Vegeta postanawia dać nauczkę Frieza i w związku z tym wnioskuje o zniesienie reguł ograniczających użycie broni i tym samym dyskwalifikację przeciwnika. Ich pojedynek trwa jednak tylko chwilę, gdyż Vegeta wyrzuca go poza ring jednym silnym ciosem. Przed następną walką dodana zostaje sześcienna bariera nad ringiem, a jej dotknięcie jest jednoznaczne z dyskwalifikacją. Kolejnym przeciwnikiem Saiyanina jest Magetta, wielki robot, z którym łatwo daje sobie jednak radę i odpiera wszystkie ataki. Bezsilny robot używa więc swej tajnej broni i podgrzewa temperaturę wewnątrz obszaru ringu do nieznośnego poziomu.
Vegeta ograniczony przez niewielką przestrzeń oraz cierpiący z braku tlenu unika jedynie kolejnych ataków Magetty i w końcu przypadkowo ląduje za ringiem. Okazuje się jednak, że nogę wsparł na odłamku z ringu więc pojedynek trwa dalej. Wściekły Saiyanin niszczy najpierw ograniczającą go barierę, a potem potężnym ciosem wyrzuca przeciwnika z pola walki niszcząc przy okazji sporą cześć areny.

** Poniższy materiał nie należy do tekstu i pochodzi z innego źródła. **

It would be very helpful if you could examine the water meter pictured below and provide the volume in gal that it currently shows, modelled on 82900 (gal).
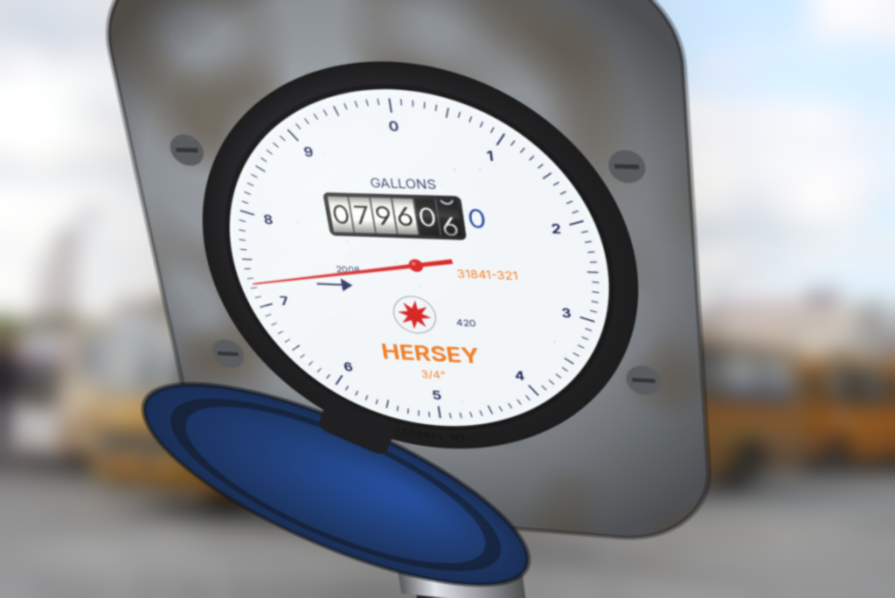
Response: 796057.2 (gal)
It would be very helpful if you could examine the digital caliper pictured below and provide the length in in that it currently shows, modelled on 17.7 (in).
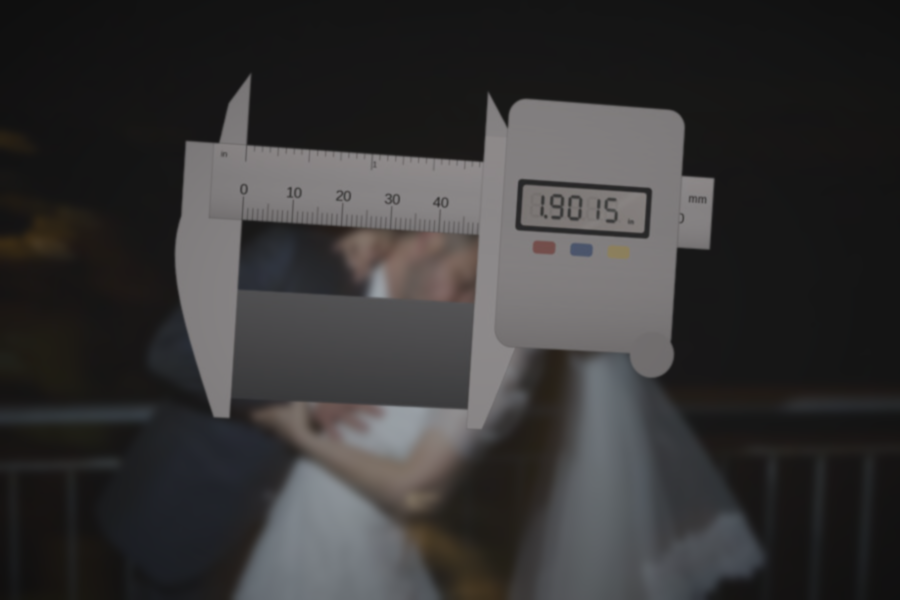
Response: 1.9015 (in)
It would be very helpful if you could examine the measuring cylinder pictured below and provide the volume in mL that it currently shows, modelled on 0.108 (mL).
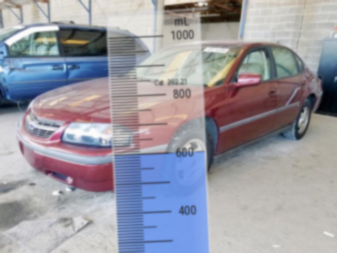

Znudzeni bogowie zniszczenia znoszą zakaz opuszczania areny, a przed Vegetą staje młody Saiyanin z 6 świata o imieniu Cabba. Chłopak nie dorównuje jednak siłą starszemu przeciwnikowi i prosi go o naukę, gdyż nie potrafi nawet przejść metamorfozy. Wściekły Vegeta lekceważy to i daje mu ostry łomot. Dzięki temu wyzwala w młodym wojowniku gniew, dzięki któremu zamienia się w Super Saiyanina. Okazuje się, że Vegeta tylko go trenował, a chwilę potem nokautuje chłopaka. Na ring wchodzi ostatni, najpotężniejszy zawodni ze świata 6, Hit.
Vegeta z marszu przystępuje do walki z ostatnim przeciwnikiem, ale Hit okazuje się niezwykle szybki, a jego ruchy są niezauważalne dla wszystkich. Z tego powodu Saiyanin błyskawicznie szybko zostaje pokonany. Na arenę powraca więc Goku, który przegrał nieuczciwie w walce z Freizą. Domyśla się jednak, że Hit potrafi przeskakiwać w czasie o jedną dziesiątą sekundy w przeszłość i dzięki temu przewiduje jego ruchy i trafia go za każdym razem.
Wojownicy postanawiają więc walczyć na serio i Songo przechodzi transformację. Hit zwiększa swoje moce i najpierw przedłuża skok czasowy do jednej piątej, a potem do pół sekundy. Pobity Goku sprawia wrażenie pokonanego, ale się nie poddaje i przywołuje swą najnowszą technikę walki, której jeszcze jednak nie dopracował, a która wielokrotnie zwiększa jego moc.
Również Hit zwiększa swoją moc i szanse obu zawodników wydają się równe. Goku wie jednak, że Hit musi się powstrzymywać z powodu zasad i prosi sędziego o ich zniesienie. To wywołuje kłótnię obu Bogów Zniszczenia więc Songo schodzi po prostu z areny i tym samym oddaje walkę. Zaznacza jednak, że obaj muszą się wkrótce spotkać i zmierzyć. Na arenę wchodzi więc ostatni wojownik świata 7 Monaka, który w rzeczywistości nie potrafi nawet walczyć. Hit to zauważa i otrzymaniu od niego delikatnego ciosu sam spada z ringu i przegrywa. W ten sposób wyrównuje dług względem Goku. Po zakończeniu turnieju bogowie dają wyraźnie do zrozumienia swym zawodnikom gdzie jest ich miejsce, ale nieoczekiwanie na arenie pojawia się Król Wszechrzeczy, którego obecność przeraża zarówno Beerusa jak i Champa.